30 Days Writing Challenge | Day 3: One Fine Day.
Day 3: A Memory.
On June 23rd, 2019, I biked for 20 km from my house in Allston all the way to Jamaica’s Plain and Arnold Arboretum through Boston’s Emerald Necklace Loop and ended up my ride in Copley Square. My last three months in Boston was marked with what I thought would be endless suffering. I broke up with someone I thought would be my last destination, and I spent months in the deepest, darkest tunnel. I never thought I would submerge. But I did. In June, as my departure from Boston comes closer–I spent most of my time outside, enjoying Boston’s summer as I should.
That day was significant for me–I began to heal, although it would take almost a year to heal completely. As I pedaled my bike through the uphill area of Beacon Hill all the way to the eclectic Jamaica Plains, I started to realize that there’s so much more left to do on this Earth. All the places I haven’t visit, all the people I haven’t met, all the things I haven’t done.

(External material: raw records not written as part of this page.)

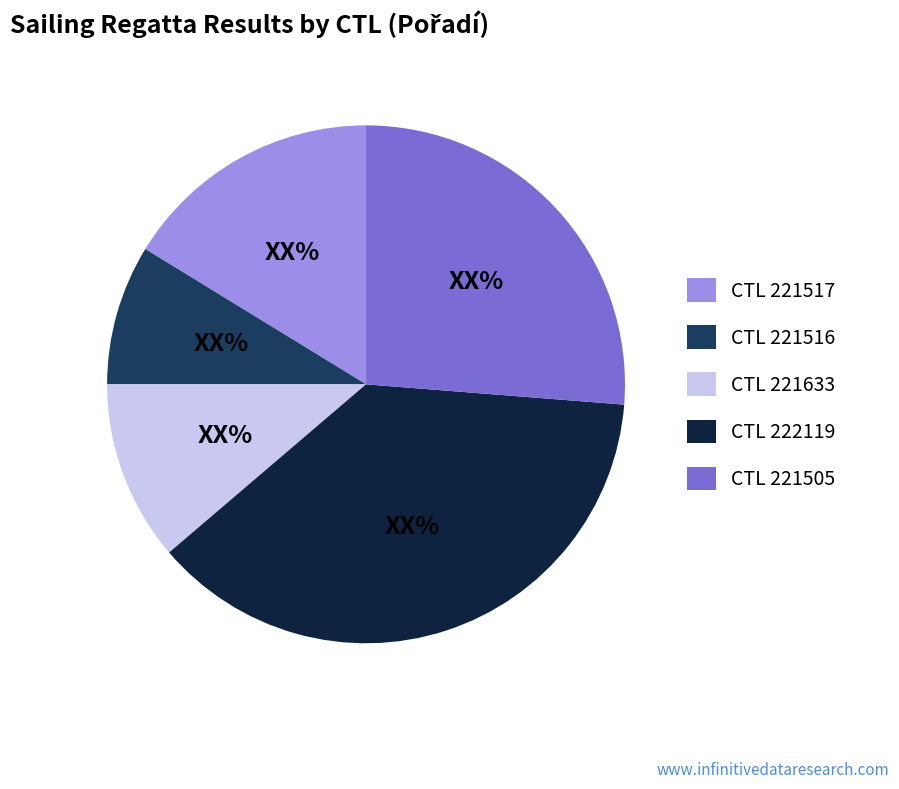

Does any single category account for the majority?

No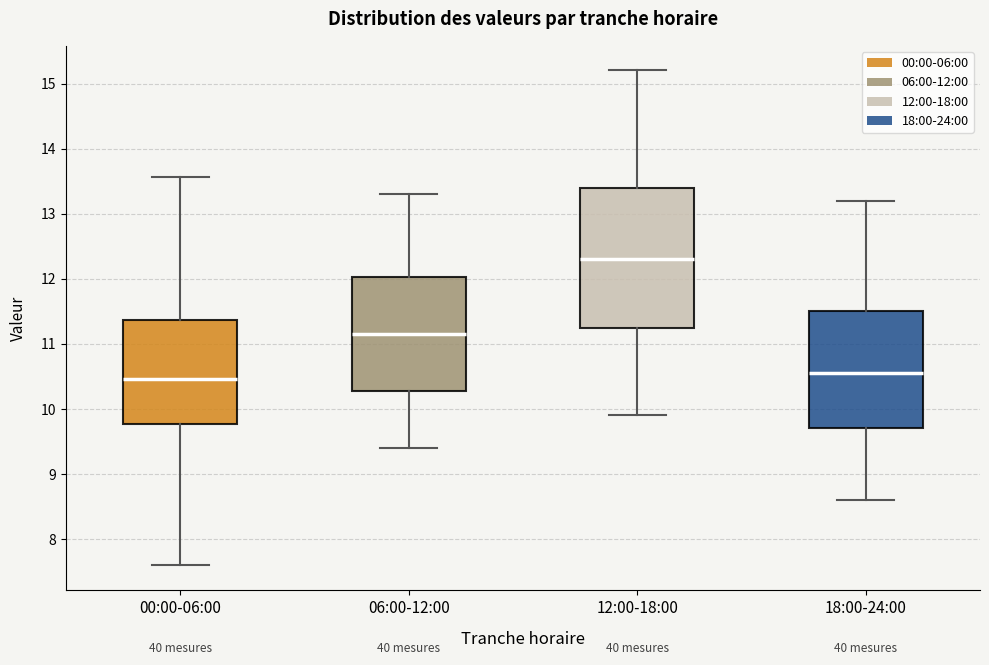

Reading left to right, transcribe this box plot: for each box, give where its median line is, the range the box spans, and where its two whiskers end, as read against the y-axis. The values are not printed on the chart, so give them approximately, as read against the axis.

00:00-06:00: median 10.5, box 9.8 to 11.4, whiskers 7.6 to 13.6
06:00-12:00: median 11.2, box 10.3 to 12.0, whiskers 9.4 to 13.3
12:00-18:00: median 12.3, box 11.3 to 13.4, whiskers 9.9 to 15.2
18:00-24:00: median 10.6, box 9.7 to 11.5, whiskers 8.6 to 13.2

I explored 281 acres of Arnold Arboretum, where I found a creek, a spot where I could overlook Boston’s skyline, and a field full of blossoming flowers. I took a sip of iced coffee in Jamaica’s Plain café where they played songs from my high school and college years; I found an LGBTQIA+ friendly church who hung a rainbow flag in their door. I found a pond overlooking Boston’s Museum of Fine Arts.
As the sun about to set, I arrived at Copley Square — I went to buy an Iced Cappucino from Dunkin and sat on a bench where I struck a conversation with a Post-Grad Harvard Student who surprisingly about to go to Jakarta for her public health research (I never got the chance to meet her while she’s in Jakarta though–Maybe she doesn’t go after all because of the pandemic).
IN continuation of my previous writing–I really am the happiest when I spend time outdoors. In the great big unknown of outdoors, I got to see His/Her creations–too marvelous to be missed, too incredible to make me worried about a mere heartbreak. Being out in the open also reminds me that He/She is truly the almighty, just being alive in itself–is a miracle one shouldn’t take for granted.